In order to fully meet the needs of the 3-2-1 strategy, I needed to find a solution for maintaining off-site backups. Additionally, this wouldn't be a one-time backup; ideally I'd need something that could at least back things up on a daily basis (if not more frequently).
I began researching solutions, but it wasn't long until I settled on Backblaze B2 [8] - an S3-compatible object storage solution that has great GB/$ pricing. Side note: Linode also offers S3-compatible object storage [9], but that wouldn't help me in this scenario as it'd still be managed by the same provider.
B2 is cheaper than S3 itself, and also has the benefit of not having to maintain a complex AWS account for simple personal projects.
Setting up the backups involved a few simple steps:
1. Creating a new Backblaze B2 account
1. Setting-up a bucket on B2
1. Writing a script to automate the backup to the B2 bucket
You get 10GB free on Backblaze. Head over to the sign-up page [10] in order to create your account.
Once you've got your account and have verified everything, go to the "Buckets" tab of your Backblaze account's UI, and click "Create a bucket". This will open up a dialog.
Enter a unique name for your bucket and ensure you mark files as "private". I also turned on default encryption for an extra level of security. When ready, click "Create bucket".
Since we will be periodically backing-up data to this bucket, the bucket will quickly take up more and more space (and cost you more too). As such, I recommend adding a lifecycle rule to tell B2 to automatically delete "old" backup files. To do so, click the "Lifecycle Settings" option on your new bucket, and configure how long you want to keep old file versions around for (I used 10 days):
Finally, we need to create some credentials that will enable the backup system to write files to the bucket. Go to the "App Keys" tab of your B2 dashboard, and click "Add a New Application Key". On this dialog, name your key and ensure this key can only write files to the bucket. You may also want to restrict this key to only work with your specified bucket.
Make a note of the `keyID` and `applicationKey` that will be displayed (as well as your bucket's name and the "endpoint" shown on your bucket), as you'll need these later.
Backblaze does have an API for managing buckets and files, but using this (especially for larger files) felt overly complex. Since B2 is S3-compatible, we can just make use of standard S3 tools, such as `awscli`.
**********
> Task item:
Echo the off-site backup passage word for word, from "B2 is cheaper" up to and including "create your account.".

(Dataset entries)
**********
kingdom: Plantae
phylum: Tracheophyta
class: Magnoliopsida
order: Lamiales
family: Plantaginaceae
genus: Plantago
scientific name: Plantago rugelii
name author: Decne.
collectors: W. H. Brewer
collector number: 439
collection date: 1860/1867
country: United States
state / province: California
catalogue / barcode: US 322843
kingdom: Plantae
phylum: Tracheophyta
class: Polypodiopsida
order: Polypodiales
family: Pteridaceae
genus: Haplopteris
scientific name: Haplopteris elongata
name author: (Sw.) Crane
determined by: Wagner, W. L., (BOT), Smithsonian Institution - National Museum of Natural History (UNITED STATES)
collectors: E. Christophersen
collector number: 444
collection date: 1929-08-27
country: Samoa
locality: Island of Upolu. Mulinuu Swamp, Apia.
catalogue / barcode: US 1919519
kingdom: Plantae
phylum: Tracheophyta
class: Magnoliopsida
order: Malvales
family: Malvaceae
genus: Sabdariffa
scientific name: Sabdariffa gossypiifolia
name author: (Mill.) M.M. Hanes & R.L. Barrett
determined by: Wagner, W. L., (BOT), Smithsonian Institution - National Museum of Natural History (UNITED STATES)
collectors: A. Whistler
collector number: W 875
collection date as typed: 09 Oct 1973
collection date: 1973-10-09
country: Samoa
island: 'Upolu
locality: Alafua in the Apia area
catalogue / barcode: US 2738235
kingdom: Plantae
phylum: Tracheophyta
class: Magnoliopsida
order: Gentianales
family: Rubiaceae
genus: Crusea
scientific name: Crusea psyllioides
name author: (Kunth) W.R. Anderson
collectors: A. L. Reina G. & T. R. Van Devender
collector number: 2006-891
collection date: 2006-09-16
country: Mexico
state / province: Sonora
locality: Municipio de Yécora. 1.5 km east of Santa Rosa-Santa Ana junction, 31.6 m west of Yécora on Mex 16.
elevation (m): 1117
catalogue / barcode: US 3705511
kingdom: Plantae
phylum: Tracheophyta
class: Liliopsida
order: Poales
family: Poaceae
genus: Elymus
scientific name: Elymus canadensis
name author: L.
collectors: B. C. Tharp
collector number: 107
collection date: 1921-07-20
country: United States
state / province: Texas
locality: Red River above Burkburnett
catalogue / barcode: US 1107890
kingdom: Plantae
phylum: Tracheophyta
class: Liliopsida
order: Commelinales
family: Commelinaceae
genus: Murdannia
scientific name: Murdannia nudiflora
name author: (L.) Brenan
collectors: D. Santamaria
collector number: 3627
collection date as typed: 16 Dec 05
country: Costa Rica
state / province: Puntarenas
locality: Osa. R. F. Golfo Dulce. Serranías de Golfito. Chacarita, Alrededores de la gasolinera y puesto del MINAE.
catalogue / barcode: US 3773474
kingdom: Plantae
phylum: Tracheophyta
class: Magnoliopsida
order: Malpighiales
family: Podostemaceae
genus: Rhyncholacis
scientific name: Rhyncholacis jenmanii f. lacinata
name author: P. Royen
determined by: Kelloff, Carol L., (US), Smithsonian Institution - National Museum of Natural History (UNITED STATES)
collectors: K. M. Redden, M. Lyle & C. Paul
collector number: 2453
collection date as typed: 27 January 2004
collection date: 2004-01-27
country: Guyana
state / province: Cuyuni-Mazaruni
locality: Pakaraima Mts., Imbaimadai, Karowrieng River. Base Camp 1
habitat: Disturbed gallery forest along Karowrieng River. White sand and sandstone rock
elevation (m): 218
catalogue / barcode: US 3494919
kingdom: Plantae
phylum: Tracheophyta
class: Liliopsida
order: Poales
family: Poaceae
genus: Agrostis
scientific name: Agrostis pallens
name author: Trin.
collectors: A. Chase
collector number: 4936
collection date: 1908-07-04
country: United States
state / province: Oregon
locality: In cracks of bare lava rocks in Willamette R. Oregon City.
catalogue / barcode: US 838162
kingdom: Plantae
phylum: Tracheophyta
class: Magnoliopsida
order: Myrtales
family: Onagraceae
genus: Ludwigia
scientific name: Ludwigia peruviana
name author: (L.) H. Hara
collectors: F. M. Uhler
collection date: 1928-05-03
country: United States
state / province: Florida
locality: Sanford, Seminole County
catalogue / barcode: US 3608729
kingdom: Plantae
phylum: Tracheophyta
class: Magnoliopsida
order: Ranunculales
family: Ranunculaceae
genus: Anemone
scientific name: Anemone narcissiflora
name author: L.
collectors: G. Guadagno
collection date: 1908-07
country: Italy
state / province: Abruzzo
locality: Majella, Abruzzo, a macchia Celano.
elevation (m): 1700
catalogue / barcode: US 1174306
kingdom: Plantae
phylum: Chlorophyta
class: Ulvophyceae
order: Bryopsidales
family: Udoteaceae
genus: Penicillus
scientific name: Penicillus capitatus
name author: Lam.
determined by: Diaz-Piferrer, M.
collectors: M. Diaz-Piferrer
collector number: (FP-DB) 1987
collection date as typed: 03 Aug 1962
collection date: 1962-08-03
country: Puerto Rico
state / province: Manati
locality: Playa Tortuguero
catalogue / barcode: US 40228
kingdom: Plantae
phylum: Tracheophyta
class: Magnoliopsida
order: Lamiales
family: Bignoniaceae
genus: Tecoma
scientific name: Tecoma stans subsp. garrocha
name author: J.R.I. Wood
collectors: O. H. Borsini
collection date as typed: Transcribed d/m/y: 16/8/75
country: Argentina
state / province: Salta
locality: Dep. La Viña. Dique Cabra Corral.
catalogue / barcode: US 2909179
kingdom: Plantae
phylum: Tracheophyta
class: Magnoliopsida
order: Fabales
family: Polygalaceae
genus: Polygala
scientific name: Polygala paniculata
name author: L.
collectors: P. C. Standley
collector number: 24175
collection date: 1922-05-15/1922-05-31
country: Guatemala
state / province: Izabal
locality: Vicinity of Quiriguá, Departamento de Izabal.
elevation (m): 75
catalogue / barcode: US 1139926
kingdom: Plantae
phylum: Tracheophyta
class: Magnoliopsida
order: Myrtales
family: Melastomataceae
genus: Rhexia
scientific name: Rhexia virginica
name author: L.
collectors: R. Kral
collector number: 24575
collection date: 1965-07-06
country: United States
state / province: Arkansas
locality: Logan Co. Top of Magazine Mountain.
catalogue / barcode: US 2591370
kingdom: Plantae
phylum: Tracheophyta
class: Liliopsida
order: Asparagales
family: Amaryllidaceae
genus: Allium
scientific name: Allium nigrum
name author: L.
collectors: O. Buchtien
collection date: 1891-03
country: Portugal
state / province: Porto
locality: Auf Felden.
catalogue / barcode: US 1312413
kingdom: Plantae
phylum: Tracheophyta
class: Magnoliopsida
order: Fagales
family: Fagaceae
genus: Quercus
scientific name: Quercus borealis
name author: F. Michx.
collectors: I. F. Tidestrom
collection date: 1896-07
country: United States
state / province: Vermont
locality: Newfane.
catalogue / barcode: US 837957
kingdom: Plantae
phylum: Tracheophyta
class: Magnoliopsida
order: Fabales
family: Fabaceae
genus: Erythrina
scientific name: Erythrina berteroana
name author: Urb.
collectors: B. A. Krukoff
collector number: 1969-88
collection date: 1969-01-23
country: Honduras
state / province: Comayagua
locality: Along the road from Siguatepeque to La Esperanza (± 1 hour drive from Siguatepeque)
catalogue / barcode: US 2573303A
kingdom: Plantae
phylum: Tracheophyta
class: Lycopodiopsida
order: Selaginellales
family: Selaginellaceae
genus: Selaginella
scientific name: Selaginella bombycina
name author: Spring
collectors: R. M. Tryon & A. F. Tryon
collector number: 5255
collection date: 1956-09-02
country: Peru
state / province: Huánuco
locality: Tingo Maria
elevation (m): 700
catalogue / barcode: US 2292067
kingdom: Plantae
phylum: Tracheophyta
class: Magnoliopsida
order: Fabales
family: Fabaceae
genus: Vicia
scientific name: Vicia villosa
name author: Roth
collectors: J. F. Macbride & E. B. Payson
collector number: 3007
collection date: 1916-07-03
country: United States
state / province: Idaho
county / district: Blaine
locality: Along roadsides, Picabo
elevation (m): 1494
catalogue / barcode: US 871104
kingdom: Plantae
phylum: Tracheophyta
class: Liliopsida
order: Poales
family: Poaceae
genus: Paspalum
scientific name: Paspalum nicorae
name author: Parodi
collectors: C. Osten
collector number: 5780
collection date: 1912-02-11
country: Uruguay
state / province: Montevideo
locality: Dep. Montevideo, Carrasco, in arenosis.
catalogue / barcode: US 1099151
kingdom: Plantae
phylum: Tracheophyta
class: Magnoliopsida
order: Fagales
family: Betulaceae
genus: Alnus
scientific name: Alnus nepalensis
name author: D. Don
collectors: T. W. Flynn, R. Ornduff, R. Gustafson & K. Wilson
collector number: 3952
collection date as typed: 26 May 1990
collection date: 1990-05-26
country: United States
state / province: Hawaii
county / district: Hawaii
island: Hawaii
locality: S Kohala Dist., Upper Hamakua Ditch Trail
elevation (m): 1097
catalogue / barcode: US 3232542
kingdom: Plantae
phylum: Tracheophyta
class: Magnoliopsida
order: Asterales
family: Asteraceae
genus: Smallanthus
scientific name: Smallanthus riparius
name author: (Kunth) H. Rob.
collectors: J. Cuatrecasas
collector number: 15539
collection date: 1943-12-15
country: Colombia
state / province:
**********
> Solution:
B2 is cheaper than S3 itself, and also has the benefit of not having to maintain a complex AWS account for simple personal projects.
Setting up the backups involved a few simple steps:
1. Creating a new Backblaze B2 account
1. Setting-up a bucket on B2
1. Writing a script to automate the backup to the B2 bucket
You get 10GB free on Backblaze. Head over to the sign-up page [10] in order to create your account.